Document section:
-- Opening Marker --

Tuesday, February 3, 2009

manway [man-wey]:

talking to two of your favorite man friends on a three way phone call like you are in junior high. giggling that you are actually on a three way phone call. (yes, the men giggled) trying to talk love with boys when boys think differently than girls. confirming that one man is not actually engaged (don't fall asleep at girls houses, they will play cruel pranks with your phone). planning to have a manway call at least once every two weeks.

love. these. boys.

Monday, February 2, 2009

twenty-5

everyone has been doing this 25 random things about you stuff. i've been tagged a few times, and i'm finally getting sucked in. hold on, this is going to be a bumpy ride...

1- some people make fun of the way i talk. i say certain words a little differently...like "chwenty" or i have "chwin" nephews...."towlet" paper... "ompen". don't try to correct me, it won't work.
2- a majority of my life, i was blonde. bleach blonde.
3- i believe in bigfoot once a year
4- i love to cook when i go home to visit my family. not having to worry if you have the ingredient or not takes the stress out of cooking for me. plus, i think i enjoy cooking for other people more than just cooking for myself.
5- my brothers used to have lizards and horney toads for pets...and i would play with them. (this almost makes me sick thinking about it now)
6-i was born in orange county, CA. one time a friend asked me where i was born and when i told him this he laughed in my face...like i was trying to be cool after the tv shows and movies and all that jazz. i really was born in the city of Orange in Orange County CA. if i just said Orange, people would look at me like i was stupid.
7- i am not obsessed with my phone as people might think. someone called me out on this over the weekend. i am not obsessed. i am aware. last night, i left my phone at home...by choice. so there.
8- i have a mental list of things that are a big no no. at the top of my list: never tell me i'm annoying. i don't know why that is so offensive to me, but i just don't like it. had a friend tell me this once when we were in a little tif - no dice. my eyes started bulging out of my head and i got really defensive.

-- Closing Marker --

Job: Reproduce the blog excerpt in full, word for word. The listing placed here comes from an unrelated source.

Study material:
-- Opening Marker --

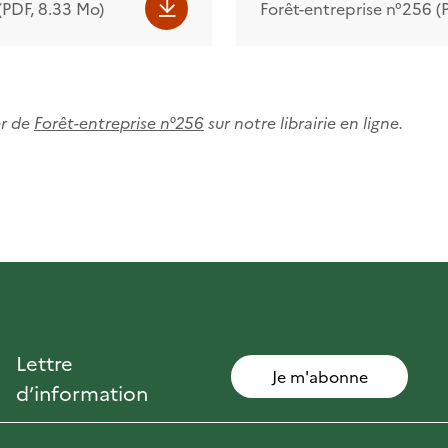
 (PDF, 8.33 Mo)
Forêt-entreprise n°256 (
er de
Forêt-entreprise n°256
sur notre librairie en ligne.
Lettre
Je m'abonne
d’information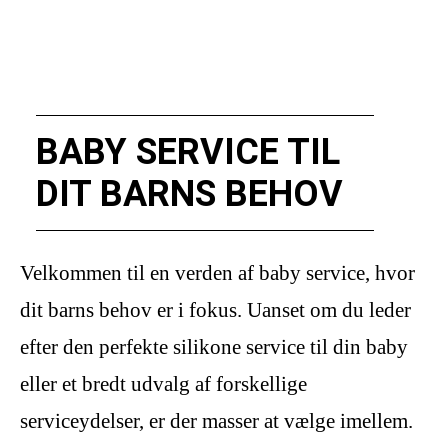
BABY SERVICE TIL
DIT BARNS BEHOV
Velkommen til en verden af baby service, hvor
dit barns behov er i fokus. Uanset om du leder
efter den perfekte silikone service til din baby
eller et bredt udvalg af forskellige
serviceydelser, er der masser at vælge imellem.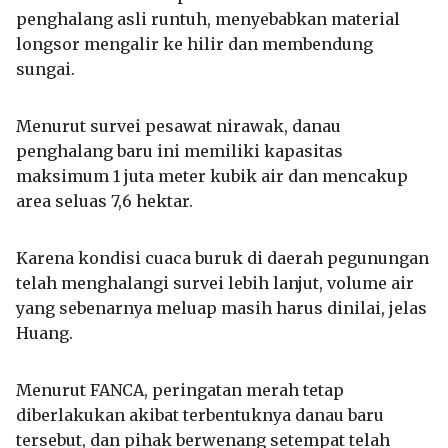
penghalang asli runtuh, menyebabkan material
longsor mengalir ke hilir dan membendung
sungai.
Menurut survei pesawat nirawak, danau
penghalang baru ini memiliki kapasitas
maksimum 1 juta meter kubik air dan mencakup
area seluas 7,6 hektar.
Karena kondisi cuaca buruk di daerah pegunungan
telah menghalangi survei lebih lanjut, volume air
yang sebenarnya meluap masih harus dinilai, jelas
Huang.
Menurut FANCA, peringatan merah tetap
diberlakukan akibat terbentuknya danau baru
tersebut, dan pihak berwenang setempat telah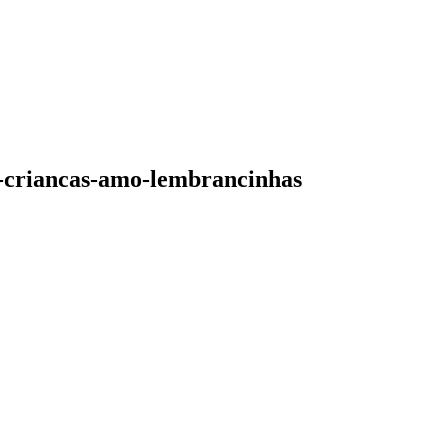
a-criancas-amo-lembrancinhas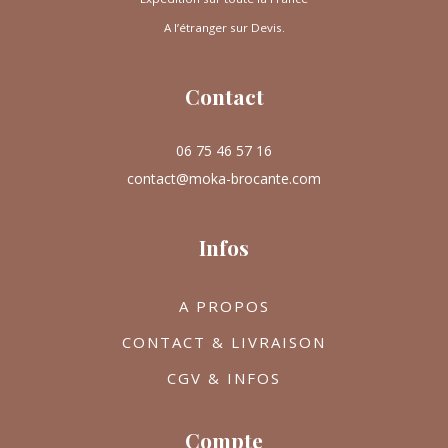
A l’étranger sur Devis.
Contact
06 75 46 57 16
contact@moka-brocante.com
Infos
A PROPOS
CONTACT & LIVRAISON
CGV & INFOS
Compte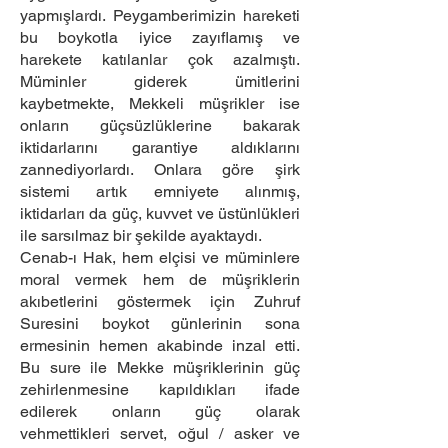
yapmışlardı. Peygamberimizin hareketi
bu boykotla iyice zayıflamış ve
harekete katılanlar çok azalmıştı.
Müminler giderek ümitlerini
kaybetmekte, Mekkeli müşrikler ise
onların güçsüzlüklerine bakarak
iktidarlarını garantiye aldıklarını
zannediyorlardı. Onlara göre şirk
sistemi artık emniyete alınmış,
iktidarları da güç, kuvvet ve üstünlükleri
ile sarsılmaz bir şekilde ayaktaydı.
Cenab-ı Hak, hem elçisi ve müminlere
moral vermek hem de müşriklerin
akıbetlerini göstermek için Zuhruf
Suresini boykot günlerinin sona
ermesinin hemen akabinde inzal etti.
Bu sure ile Mekke müşriklerinin güç
zehirlenmesine kapıldıkları ifade
edilerek onların güç olarak
vehmettikleri servet, oğul / asker ve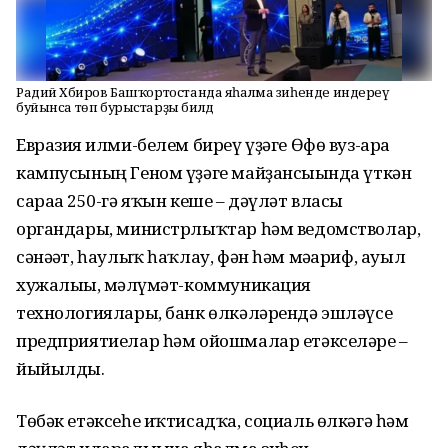
Радий Хәбиров Башҡортостанда яһалма зиһенде индереү
буйынса төп бурыстарҙы билдә
Евразия ғилми-белем биреү үҙәге Өфө вуз-ара
кампусының Геном үҙәге майҙансығында үткән
сараға 250-гә яҡын кеше – дәүләт власы
органдары, министрлыҡтар һәм ведомстволар,
сәнәғәт, һаулыҡ һаҡлау, фән һәм мәғариф, ауыл
хужалығы, мәғлүмәт-коммуникация
технологиялары, банк өлкәләрендә эшләүсе
предприятиелар һәм ойошмалар етәкселәре –
йыйылды.
Төбәк етәксеһе иҡтисадҡа, социаль өлкәгә һәм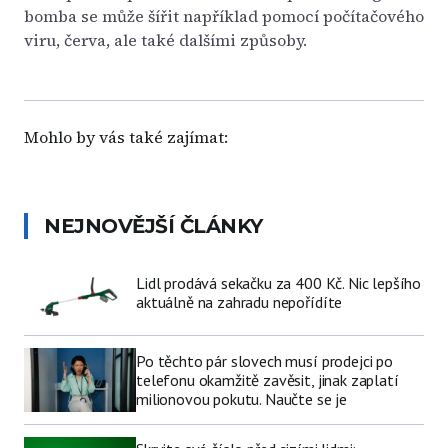
bomba se může šířit například pomocí počítačového
viru, červa, ale také dalšími způsoby.
Mohlo by vás také zajímat:
NEJNOVĚJŠÍ ČLÁNKY
Lidl prodává sekačku za 400 Kč. Nic lepšího
aktuálně na zahradu nepořídíte
Po těchto pár slovech musí prodejci po
telefonu okamžitě zavěsit, jinak zaplatí
milionovou pokutu. Naučte se je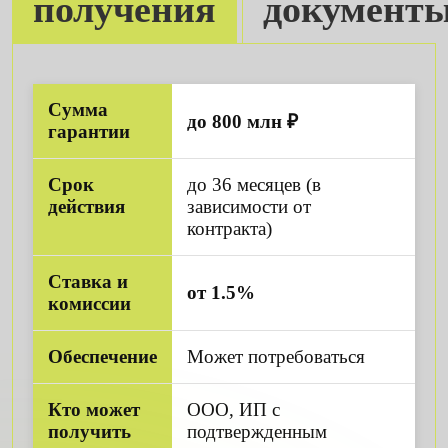
получения
документ
Сумма
до 800 млн ₽
гарантии
Срок
до 36 месяцев (в
действия
зависимости от
контракта)
Ставка и
от 1.5%
комиссии
Обеспечение
Может потребоваться
Кто может
ООО, ИП с
получить
подтвержденным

-- Closing Marker --

Solution to the exercise:
Tuesday, February 3, 2009

manway [man-wey]:

talking to two of your favorite man friends on a three way phone call like you are in junior high. giggling that you are actually on a three way phone call. (yes, the men giggled) trying to talk love with boys when boys think differently than girls. confirming that one man is not actually engaged (don't fall asleep at girls houses, they will play cruel pranks with your phone). planning to have a manway call at least once every two weeks.

love. these. boys.

Monday, February 2, 2009

twenty-5

everyone has been doing this 25 random things about you stuff. i've been tagged a few times, and i'm finally getting sucked in. hold on, this is going to be a bumpy ride...

1- some people make fun of the way i talk. i say certain words a little differently...like "chwenty" or i have "chwin" nephews...."towlet" paper... "ompen". don't try to correct me, it won't work.
2- a majority of my life, i was blonde. bleach blonde.
3- i believe in bigfoot once a year
4- i love to cook when i go home to visit my family. not having to worry if you have the ingredient or not takes the stress out of cooking for me. plus, i think i enjoy cooking for other people more than just cooking for myself.
5- my brothers used to have lizards and horney toads for pets...and i would play with them. (this almost makes me sick thinking about it now)
6-i was born in orange county, CA. one time a friend asked me where i was born and when i told him this he laughed in my face...like i was trying to be cool after the tv shows and movies and all that jazz. i really was born in the city of Orange in Orange County CA. if i just said Orange, people would look at me like i was stupid.
7- i am not obsessed with my phone as people might think. someone called me out on this over the weekend. i am not obsessed. i am aware. last night, i left my phone at home...by choice. so there.
8- i have a mental list of things that are a big no no. at the top of my list: never tell me i'm annoying. i don't know why that is so offensive to me, but i just don't like it. had a friend tell me this once when we were in a little tif - no dice. my eyes started bulging out of my head and i got really defensive.